A quoi ça sert de croire ?
Publié le 20 Octobre 2009
Edmond Prochain a écrit un billet sur Sacristains concernant la foi, sur sa façon de
l'appréhender. Le texte constitue une réponse à une objection couremment rencontrée selon laquelle croire serait un moyen de se rassurer devant le néant de la vie, le non-sens de l'existence.
Edmond rappelle que le croyant est avant tout quelqu'un qui suit le Christ lorsqu'il porte la Croix, que cette perspective n'a strictement rien de réjouissant, notamment lorsque le doute s'en mêle,
et l'on ne sait pas du tout, mais alors pas du tout où on va.
Mais en bon vieux tradi grincheux, je ne partage pas tout à fait son avis. Tout d'abord, sur le sujet, il est impossible ici de ne pas évoquer le pari de Pascal énoncé de la manière suivante :
J'avoue que c'est un raisonnement qui me séduit.

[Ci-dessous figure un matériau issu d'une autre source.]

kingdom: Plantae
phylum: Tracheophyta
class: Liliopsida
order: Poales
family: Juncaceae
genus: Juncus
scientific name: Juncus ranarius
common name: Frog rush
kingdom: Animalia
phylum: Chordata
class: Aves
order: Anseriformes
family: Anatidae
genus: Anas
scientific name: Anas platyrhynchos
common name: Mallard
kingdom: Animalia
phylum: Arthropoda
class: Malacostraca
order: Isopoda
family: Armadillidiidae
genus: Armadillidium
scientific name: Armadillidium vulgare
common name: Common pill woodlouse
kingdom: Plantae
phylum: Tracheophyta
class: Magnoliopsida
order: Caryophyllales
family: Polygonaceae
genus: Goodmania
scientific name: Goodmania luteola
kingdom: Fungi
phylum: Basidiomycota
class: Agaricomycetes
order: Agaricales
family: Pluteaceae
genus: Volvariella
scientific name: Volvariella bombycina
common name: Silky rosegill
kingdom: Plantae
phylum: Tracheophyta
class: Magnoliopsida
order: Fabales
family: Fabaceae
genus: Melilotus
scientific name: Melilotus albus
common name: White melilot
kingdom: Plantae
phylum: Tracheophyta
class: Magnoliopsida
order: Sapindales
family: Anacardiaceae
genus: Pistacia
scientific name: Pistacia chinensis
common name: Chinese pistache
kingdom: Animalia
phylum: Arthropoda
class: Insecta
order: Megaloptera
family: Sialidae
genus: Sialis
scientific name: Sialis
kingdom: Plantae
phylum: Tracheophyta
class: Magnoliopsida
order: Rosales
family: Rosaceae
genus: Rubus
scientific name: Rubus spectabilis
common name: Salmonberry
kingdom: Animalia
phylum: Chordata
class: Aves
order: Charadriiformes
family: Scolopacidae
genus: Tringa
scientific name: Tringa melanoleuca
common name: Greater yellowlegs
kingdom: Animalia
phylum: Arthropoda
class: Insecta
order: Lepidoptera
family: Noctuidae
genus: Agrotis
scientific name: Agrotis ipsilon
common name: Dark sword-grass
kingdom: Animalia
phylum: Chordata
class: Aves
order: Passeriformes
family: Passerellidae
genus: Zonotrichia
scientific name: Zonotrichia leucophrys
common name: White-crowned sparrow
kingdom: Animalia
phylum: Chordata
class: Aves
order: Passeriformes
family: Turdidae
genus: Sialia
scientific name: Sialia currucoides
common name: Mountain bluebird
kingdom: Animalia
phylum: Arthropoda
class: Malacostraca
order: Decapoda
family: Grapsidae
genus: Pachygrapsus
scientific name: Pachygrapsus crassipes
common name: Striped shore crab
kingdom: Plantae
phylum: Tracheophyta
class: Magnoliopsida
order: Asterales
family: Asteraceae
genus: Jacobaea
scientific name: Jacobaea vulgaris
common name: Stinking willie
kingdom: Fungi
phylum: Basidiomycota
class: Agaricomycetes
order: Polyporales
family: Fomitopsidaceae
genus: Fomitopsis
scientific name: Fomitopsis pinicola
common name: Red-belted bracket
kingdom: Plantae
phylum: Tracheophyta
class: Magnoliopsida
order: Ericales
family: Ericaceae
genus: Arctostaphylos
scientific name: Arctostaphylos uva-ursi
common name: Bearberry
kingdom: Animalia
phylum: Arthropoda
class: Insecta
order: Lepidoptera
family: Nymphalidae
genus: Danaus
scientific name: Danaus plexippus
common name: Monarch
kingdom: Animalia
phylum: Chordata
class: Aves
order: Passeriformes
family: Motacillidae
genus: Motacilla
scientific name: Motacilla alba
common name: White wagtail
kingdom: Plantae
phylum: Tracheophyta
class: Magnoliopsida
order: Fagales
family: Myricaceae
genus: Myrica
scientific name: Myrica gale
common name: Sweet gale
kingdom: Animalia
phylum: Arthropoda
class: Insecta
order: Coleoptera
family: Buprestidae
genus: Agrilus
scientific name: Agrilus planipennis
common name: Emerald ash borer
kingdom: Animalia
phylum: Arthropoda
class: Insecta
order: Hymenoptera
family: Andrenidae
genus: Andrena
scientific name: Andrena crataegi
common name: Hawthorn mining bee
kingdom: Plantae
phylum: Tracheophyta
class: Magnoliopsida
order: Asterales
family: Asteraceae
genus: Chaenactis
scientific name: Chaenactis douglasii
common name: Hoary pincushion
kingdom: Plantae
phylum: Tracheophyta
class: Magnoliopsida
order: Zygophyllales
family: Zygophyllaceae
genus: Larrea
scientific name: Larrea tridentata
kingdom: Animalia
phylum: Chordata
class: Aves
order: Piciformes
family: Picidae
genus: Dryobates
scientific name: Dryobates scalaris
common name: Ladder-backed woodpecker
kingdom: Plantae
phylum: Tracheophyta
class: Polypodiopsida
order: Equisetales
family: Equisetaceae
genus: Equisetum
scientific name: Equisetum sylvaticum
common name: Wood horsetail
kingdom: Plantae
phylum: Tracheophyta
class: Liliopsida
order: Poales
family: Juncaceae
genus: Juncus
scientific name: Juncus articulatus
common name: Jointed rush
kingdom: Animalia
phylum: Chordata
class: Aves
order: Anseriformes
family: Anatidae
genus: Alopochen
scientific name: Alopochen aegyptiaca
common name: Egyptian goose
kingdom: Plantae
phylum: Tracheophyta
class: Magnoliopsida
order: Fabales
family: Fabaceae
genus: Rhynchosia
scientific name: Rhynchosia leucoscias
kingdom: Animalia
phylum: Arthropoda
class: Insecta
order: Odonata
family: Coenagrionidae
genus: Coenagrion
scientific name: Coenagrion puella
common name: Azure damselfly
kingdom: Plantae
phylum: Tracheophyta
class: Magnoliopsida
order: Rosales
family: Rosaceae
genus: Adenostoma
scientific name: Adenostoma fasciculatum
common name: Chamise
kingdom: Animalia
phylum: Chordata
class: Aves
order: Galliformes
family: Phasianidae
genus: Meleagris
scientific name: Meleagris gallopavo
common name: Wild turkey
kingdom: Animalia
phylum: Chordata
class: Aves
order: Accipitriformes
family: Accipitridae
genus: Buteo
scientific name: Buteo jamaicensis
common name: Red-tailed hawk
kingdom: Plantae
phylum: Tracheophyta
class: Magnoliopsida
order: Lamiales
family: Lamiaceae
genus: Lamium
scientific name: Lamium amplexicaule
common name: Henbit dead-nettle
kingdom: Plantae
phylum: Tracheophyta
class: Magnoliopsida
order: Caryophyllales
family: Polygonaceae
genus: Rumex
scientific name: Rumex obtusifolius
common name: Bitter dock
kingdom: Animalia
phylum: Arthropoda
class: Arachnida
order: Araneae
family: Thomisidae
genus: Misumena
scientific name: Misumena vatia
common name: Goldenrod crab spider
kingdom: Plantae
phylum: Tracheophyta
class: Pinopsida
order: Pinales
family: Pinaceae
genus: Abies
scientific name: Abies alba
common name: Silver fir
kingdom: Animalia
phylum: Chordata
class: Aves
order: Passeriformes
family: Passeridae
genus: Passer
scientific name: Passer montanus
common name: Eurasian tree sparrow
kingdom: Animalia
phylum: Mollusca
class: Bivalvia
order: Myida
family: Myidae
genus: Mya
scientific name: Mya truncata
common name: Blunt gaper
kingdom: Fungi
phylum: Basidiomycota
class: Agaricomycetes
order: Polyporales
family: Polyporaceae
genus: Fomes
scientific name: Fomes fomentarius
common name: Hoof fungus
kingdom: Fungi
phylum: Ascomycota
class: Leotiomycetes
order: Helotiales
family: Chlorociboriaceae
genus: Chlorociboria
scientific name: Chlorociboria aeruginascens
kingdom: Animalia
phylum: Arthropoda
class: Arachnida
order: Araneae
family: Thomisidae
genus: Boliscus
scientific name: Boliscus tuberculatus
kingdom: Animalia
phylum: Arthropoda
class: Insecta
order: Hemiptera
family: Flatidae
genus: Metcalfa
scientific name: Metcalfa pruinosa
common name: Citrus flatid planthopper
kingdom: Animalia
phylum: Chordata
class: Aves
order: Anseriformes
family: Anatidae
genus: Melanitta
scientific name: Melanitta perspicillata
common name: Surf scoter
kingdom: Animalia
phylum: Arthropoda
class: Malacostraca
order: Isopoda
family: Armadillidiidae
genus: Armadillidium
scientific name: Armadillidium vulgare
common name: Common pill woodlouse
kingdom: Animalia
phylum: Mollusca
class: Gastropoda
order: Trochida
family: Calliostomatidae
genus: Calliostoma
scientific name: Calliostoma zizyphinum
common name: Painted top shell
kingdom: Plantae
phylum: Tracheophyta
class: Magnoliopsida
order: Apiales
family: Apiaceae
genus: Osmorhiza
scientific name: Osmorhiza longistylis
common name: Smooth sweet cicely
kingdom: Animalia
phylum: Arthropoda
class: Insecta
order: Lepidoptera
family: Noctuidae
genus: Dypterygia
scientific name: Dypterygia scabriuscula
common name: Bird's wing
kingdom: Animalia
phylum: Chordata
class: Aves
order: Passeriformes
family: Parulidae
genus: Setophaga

Il n'y a rien à perdre à croire en Dieu, si ce n'est une vie de plaisirs, et encore, vu la vacuité et la finitude de nos activités terrestres, on ne perd pas grand-chose au change.
Alors certes, le Christ nous a promis qu'une seule chose, la Croix. Il nous a promis d'en baver sur cette terre. Mais je ne suis pas sûr que les non-croyants aient moins de malheur, souffrent moins que les croyants. Par contre, ces derniers savent clairement mieux remettre ces souffrances en perspective, en les offrant, en acceptant de ne pas tout contrôler, en acceptant de Le laisser faire, Lui là-haut. C'est en cela, il me semble, que l'on peut dire que l'on se rassure. Comme je le disais en commentaire, la perspective de s'en prendre plein la tête pour quelque chose ou quelqu'un est plus rassurante, plus compréhensible, et donc finalement, plus acceptable que la perspective de s'en prendre plein la tête pour rien. Ça fait toute la différence.
Un économiste raisonnerait de manière pragmatique, et poserait la question ainsi, qu'est ce qui fait que j'ai choisi de croire, plutôt que de ne pas croire ? Quel est l'intérêt d'être catholique plutôt que d'être athée ? Si l'on part du principe que je suis quelque peu indépendant de ma formation et du conditionnement social dans lequel je suis né, répondre à cette question est pour moi très simple: croire donne un sens à la vie, une espérance qui va au-delà du néant. J'aime bien la formule de Michel Serrault, "si on n'a pas la foi pour récupérer, pour transformer le sens de la vie, tout devient un peu dérisoire et même pathétique". C'est en cela qu'il me semble que les athées ont raison de dire que la foi est quelque chose de rassurant, en ce qu'elle offre une explication du monde, un paradigme qui se refuse aux athées, qui y voient donc une solution de facilité.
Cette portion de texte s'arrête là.